The problem is this.
$prove\ f(\bigcap_\alpha E_\alpha)=\bigcap_\alpha f(E_\alpha)$
So I tried it below.
$(1)\ f(\bigcap_\alpha E_\alpha)\subset \bigcap_\alpha f(E_\alpha)$
Suppose $y\in f(\bigcap_\alpha E_\alpha)$
$\Rightarrow \exists x\in \bigcap_\alpha E_\alpha\ s.t. y=f(x) \ for \ all\ a$
$\Rightarrow \exists x\in E_\alpha\ s.t. y=f(x)\ for\ all\ a$
$\Rightarrow \exists x\in E_\alpha\ s.t. y\in f(x)\ for\ all\ a$
$\Rightarrow y\in f(E_\alpha)\ for\ all\ a$
$\Rightarrow y \in \bigcap_\alpha f(E_\alpha)$
$(2)\ \bigcap_\alpha f(E_\alpha)\subset f(\bigcap_\alpha E_\alpha)$
Suppose $y \in \bigcap_\alpha f(E_\alpha) \Rightarrow y \in f(E_\alpha)\ for\ all\ a$
$\Rightarrow \exists x\in E_\alpha\ s.t. y=f(x) \ for \ all\ a$
$\Rightarrow \exists x\in E_\alpha\ s.t. y \in f(x)\ for\ all\ a$
$\Rightarrow \exists x\in \bigcap_\alpha E_\alpha\ s.t. y\in f(x)\ for\ all\ a$
$\Rightarrow y\in f(\bigcap_\alpha E_\alpha)$
Is there any error?
Your proof does not work, as we cannot conclude $y\in f(x)$ from $y=f(x)$.
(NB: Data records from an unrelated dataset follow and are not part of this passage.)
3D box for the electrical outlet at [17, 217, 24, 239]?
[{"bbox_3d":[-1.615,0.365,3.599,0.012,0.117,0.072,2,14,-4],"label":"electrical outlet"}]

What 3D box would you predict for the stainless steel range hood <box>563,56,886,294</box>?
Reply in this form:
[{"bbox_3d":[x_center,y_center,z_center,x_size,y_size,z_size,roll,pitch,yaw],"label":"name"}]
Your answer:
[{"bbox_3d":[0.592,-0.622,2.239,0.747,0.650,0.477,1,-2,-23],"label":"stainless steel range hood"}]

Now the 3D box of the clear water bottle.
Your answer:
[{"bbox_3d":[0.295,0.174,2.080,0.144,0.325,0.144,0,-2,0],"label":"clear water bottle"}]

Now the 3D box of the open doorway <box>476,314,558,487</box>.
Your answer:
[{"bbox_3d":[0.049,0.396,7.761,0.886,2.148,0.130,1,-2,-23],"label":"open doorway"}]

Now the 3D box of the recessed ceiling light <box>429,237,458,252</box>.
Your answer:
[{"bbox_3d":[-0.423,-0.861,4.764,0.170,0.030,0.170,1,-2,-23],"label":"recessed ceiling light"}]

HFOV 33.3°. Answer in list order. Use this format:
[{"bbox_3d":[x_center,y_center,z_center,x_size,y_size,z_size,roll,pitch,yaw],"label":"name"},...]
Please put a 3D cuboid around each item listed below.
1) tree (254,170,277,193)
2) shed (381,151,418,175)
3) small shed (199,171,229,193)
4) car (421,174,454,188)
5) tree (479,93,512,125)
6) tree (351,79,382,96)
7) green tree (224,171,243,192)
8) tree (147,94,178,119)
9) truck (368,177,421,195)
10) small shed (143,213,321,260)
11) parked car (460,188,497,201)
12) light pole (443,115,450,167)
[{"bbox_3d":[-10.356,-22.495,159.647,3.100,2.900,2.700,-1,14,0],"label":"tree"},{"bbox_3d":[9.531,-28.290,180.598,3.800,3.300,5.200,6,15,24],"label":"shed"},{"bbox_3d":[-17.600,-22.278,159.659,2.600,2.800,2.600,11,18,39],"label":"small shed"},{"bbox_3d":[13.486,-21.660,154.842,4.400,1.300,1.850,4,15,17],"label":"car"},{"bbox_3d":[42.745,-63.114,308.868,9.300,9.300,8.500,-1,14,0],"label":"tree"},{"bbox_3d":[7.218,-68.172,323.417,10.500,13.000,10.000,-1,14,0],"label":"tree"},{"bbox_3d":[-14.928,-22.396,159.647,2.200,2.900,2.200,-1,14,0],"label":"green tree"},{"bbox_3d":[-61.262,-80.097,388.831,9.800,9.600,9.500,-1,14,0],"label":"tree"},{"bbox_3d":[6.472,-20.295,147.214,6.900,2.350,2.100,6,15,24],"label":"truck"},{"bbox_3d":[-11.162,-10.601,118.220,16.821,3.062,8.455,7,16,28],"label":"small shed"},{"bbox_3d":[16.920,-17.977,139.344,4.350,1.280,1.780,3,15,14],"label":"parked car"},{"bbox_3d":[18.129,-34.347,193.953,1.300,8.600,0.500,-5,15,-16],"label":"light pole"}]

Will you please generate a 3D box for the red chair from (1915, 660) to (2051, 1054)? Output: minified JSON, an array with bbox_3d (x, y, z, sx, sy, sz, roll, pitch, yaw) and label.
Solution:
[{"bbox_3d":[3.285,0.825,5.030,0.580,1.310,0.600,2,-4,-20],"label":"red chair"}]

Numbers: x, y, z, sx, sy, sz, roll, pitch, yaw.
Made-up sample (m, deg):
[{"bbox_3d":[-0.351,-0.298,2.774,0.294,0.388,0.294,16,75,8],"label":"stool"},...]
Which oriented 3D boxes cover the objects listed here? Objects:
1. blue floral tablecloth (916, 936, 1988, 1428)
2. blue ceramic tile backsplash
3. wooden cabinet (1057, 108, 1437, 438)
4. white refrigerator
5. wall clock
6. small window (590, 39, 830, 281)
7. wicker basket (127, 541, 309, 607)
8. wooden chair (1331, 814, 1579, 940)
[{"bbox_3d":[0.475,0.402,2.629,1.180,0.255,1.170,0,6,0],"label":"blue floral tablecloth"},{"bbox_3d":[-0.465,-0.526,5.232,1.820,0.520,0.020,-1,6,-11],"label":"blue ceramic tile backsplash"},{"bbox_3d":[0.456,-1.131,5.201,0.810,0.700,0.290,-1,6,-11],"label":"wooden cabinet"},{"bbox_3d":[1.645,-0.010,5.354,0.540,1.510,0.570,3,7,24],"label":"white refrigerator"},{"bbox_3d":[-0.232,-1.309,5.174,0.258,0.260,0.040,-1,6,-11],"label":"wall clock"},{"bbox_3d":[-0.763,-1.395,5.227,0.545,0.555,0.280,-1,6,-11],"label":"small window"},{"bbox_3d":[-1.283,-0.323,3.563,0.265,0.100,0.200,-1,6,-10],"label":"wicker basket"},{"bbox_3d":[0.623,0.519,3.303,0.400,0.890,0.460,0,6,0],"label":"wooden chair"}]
Here is a correct proof: Let $x\in \bigcap_\alpha E_\alpha$, then $x\in E_\alpha$ for all $\alpha$. Therefore, $f(x)\in f(E_\alpha)$ for all $\alpha$, and we have $f(x)\in \bigcap_\alpha f(E_\alpha)$. By the definition of image under $f$, we have $f(\bigcap_\alpha E_\alpha)\subseteq\bigcap_\alpha f(E_\alpha)$.
The reverse inclusion does not hold in general (A counterexample by copper.hat works.) If $f$ is one-to-one, however, we can show the reverse inclusion:
Let $f$ be one-to-one and $y\in \bigcap_\alpha f(E_\alpha)$. For $\alpha\neq \beta$, we have $x\in E_\alpha$ and $z\in E_\beta$ such that $f(x)=y=f(z)$. Then $x=z$ as $f$ is one-to-one, so $x\in E_\beta$. Since $\beta$ is arbitrary, we can conclude that $x\in\bigcap_\alpha E_\alpha$ and $y=f(x)\in f(\bigcap_\alpha E_\alpha).$